▶ **MATERIAL FOR THIS EXERCISE**
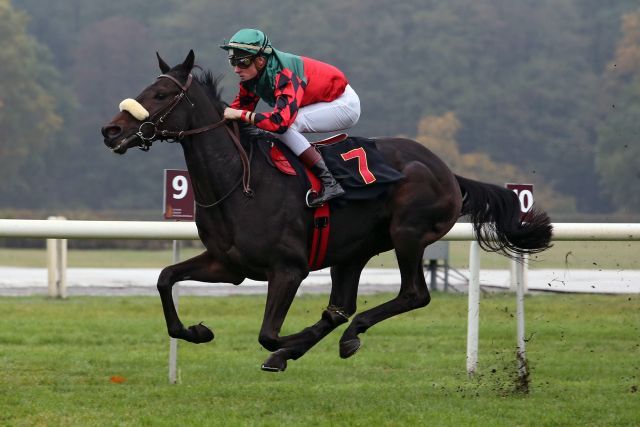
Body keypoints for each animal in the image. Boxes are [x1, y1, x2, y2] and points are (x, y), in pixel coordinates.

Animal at [100, 49, 552, 372]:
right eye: (145, 88)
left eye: (160, 95)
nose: (111, 130)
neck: (240, 184)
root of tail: (447, 171)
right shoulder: (227, 265)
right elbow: (165, 278)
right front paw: (197, 330)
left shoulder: (289, 268)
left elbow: (269, 333)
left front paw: (286, 346)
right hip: (352, 252)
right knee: (340, 308)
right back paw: (335, 338)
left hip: (407, 234)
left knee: (412, 294)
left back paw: (339, 338)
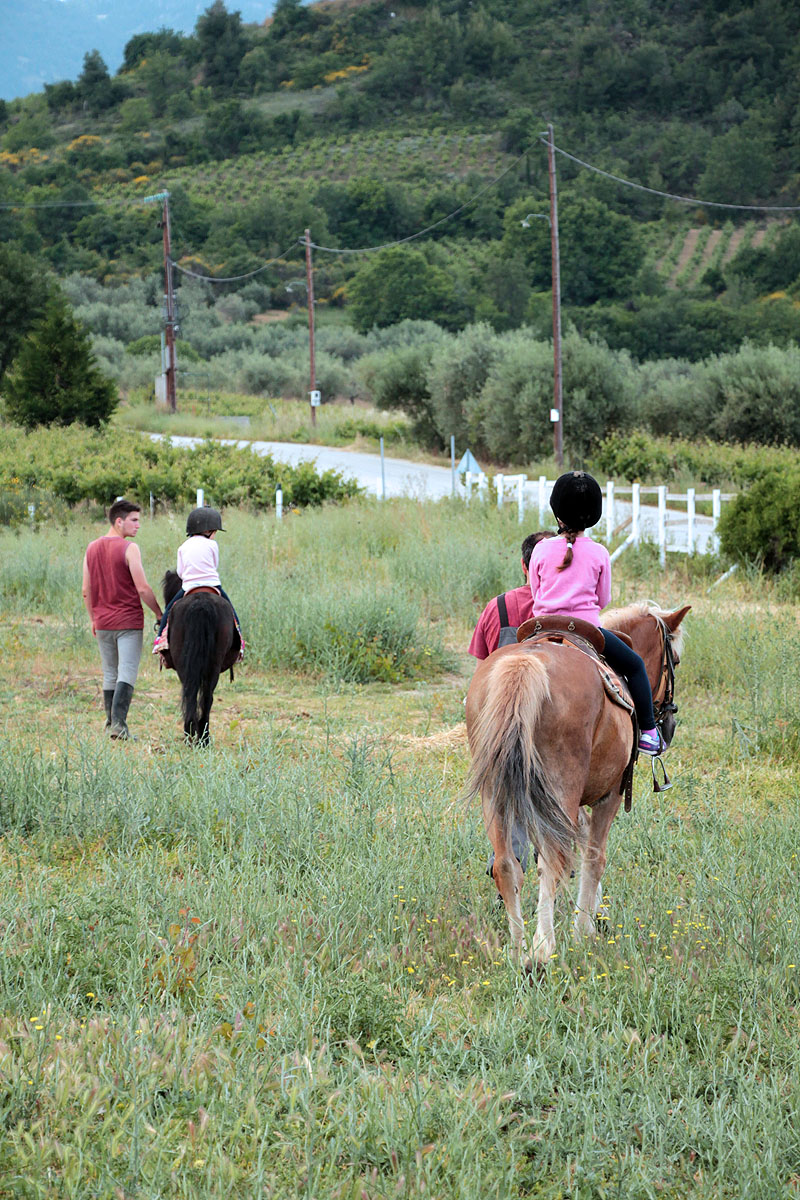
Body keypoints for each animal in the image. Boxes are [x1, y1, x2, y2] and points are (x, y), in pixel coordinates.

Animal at [160, 568, 239, 739]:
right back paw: (201, 736)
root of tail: (201, 604)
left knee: (193, 694)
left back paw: (192, 735)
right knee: (206, 697)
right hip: (213, 664)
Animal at [465, 604, 690, 969]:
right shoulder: (609, 794)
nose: (667, 726)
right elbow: (595, 857)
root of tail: (527, 664)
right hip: (560, 788)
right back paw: (542, 950)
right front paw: (585, 929)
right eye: (676, 661)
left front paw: (596, 914)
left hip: (498, 795)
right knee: (552, 863)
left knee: (507, 865)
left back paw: (516, 949)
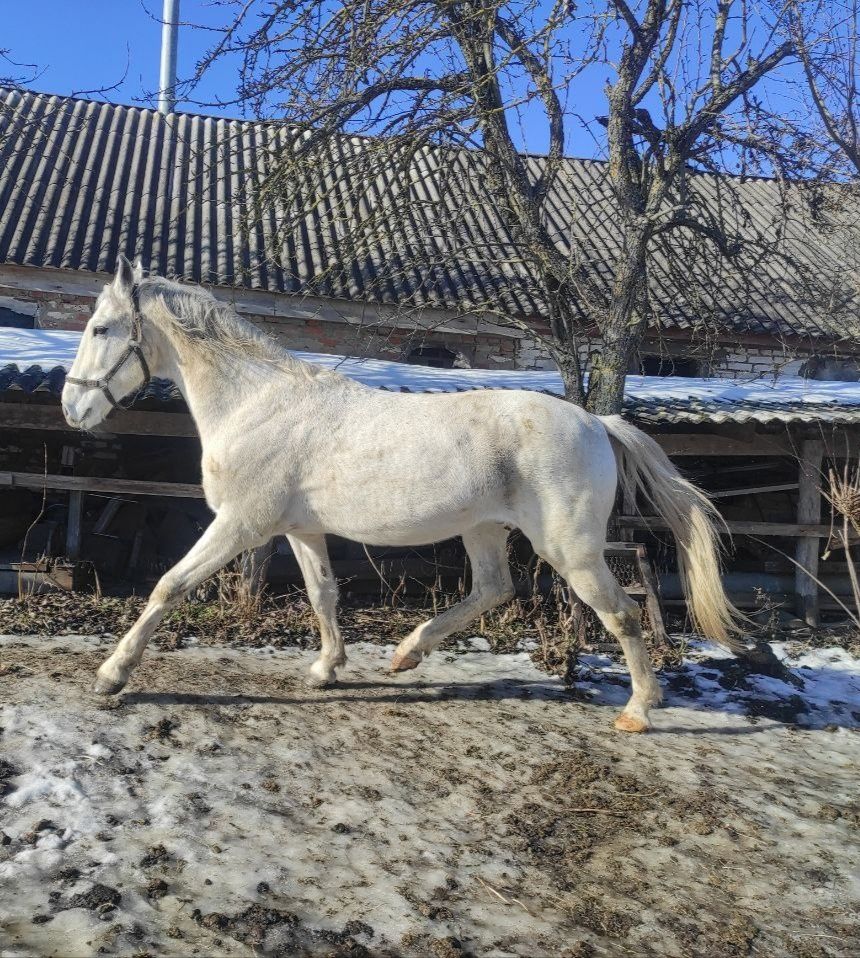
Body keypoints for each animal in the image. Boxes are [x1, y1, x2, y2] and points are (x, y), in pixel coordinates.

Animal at [63, 256, 744, 736]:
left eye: (101, 327)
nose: (73, 409)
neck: (257, 404)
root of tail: (597, 423)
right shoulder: (299, 530)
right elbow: (324, 595)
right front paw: (326, 671)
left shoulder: (240, 525)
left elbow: (168, 586)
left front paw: (111, 676)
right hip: (484, 529)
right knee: (494, 589)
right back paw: (405, 656)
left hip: (571, 549)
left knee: (621, 615)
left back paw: (638, 713)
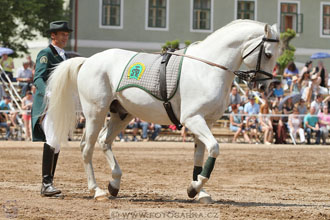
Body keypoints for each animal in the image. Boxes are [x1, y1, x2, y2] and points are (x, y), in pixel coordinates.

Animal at [45, 19, 278, 202]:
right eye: (267, 54)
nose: (265, 87)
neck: (208, 69)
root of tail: (88, 61)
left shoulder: (206, 121)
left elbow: (199, 155)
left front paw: (198, 191)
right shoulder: (193, 119)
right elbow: (214, 148)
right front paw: (196, 187)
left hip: (121, 114)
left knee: (104, 141)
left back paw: (114, 183)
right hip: (96, 113)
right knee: (87, 147)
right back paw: (97, 190)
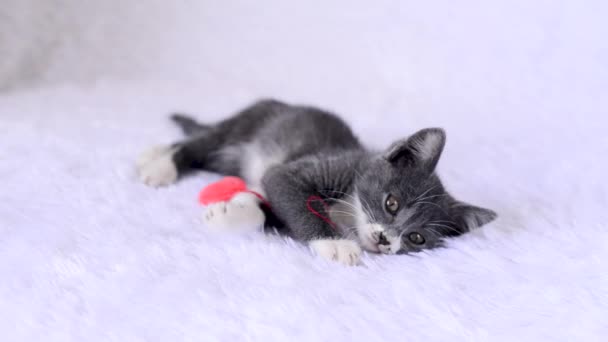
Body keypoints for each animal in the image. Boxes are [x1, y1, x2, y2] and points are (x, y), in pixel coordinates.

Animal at [137, 99, 494, 264]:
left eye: (416, 238)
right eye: (391, 203)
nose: (385, 239)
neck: (349, 212)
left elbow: (267, 206)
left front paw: (232, 211)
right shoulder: (321, 167)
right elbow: (287, 191)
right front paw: (335, 243)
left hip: (232, 157)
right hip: (247, 124)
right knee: (200, 143)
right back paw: (159, 163)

▶ **EXERCISE AIM**
For this exercise, return exactly the lines above from the line with "right back paw: (542, 950)" through the line with "neck: (349, 212)", both included. Do not copy the pictures.

▶ **RESULT OF THIS TASK**
right back paw: (542, 950)
right front paw: (585, 929)
right eye: (676, 661)
left front paw: (596, 914)
left hip: (498, 795)
right knee: (552, 863)
left knee: (507, 865)
left back paw: (516, 949)
Body keypoints for each animal in the image. Boxes are [x1, y1, x2, y2] and points are (x, y), in pixel coordinates.

Animal at [63, 256, 744, 736]:
left eye: (101, 327)
nose: (73, 409)
neck: (257, 404)
root of tail: (597, 423)
right shoulder: (299, 530)
right elbow: (324, 595)
right front paw: (326, 671)
left shoulder: (240, 525)
left elbow: (168, 586)
left front paw: (111, 676)
right hip: (484, 529)
right knee: (494, 589)
right back paw: (405, 656)
left hip: (571, 549)
left knee: (621, 615)
left back paw: (638, 713)
Body keypoints for each animal in the image. Boxes are [x1, y1, x2, y2] and points are (x, y), in pixel coordinates.

Animal at [45, 19, 278, 202]:
right eye: (267, 54)
nose: (265, 87)
neck: (208, 69)
root of tail: (88, 61)
left shoulder: (206, 121)
left elbow: (199, 155)
left front paw: (198, 191)
right shoulder: (193, 119)
right elbow: (214, 148)
right front paw: (196, 187)
left hip: (121, 114)
left knee: (104, 141)
left back paw: (114, 183)
right hip: (96, 113)
right knee: (87, 147)
right back paw: (97, 190)
Body keypoints for each animal in the image. Boxes are [x1, y1, x2, y2] and points are (x, y), in pixel coordinates.

Animal at [137, 99, 494, 264]:
left eye: (416, 238)
right eye: (391, 203)
nose: (385, 239)
neck: (349, 212)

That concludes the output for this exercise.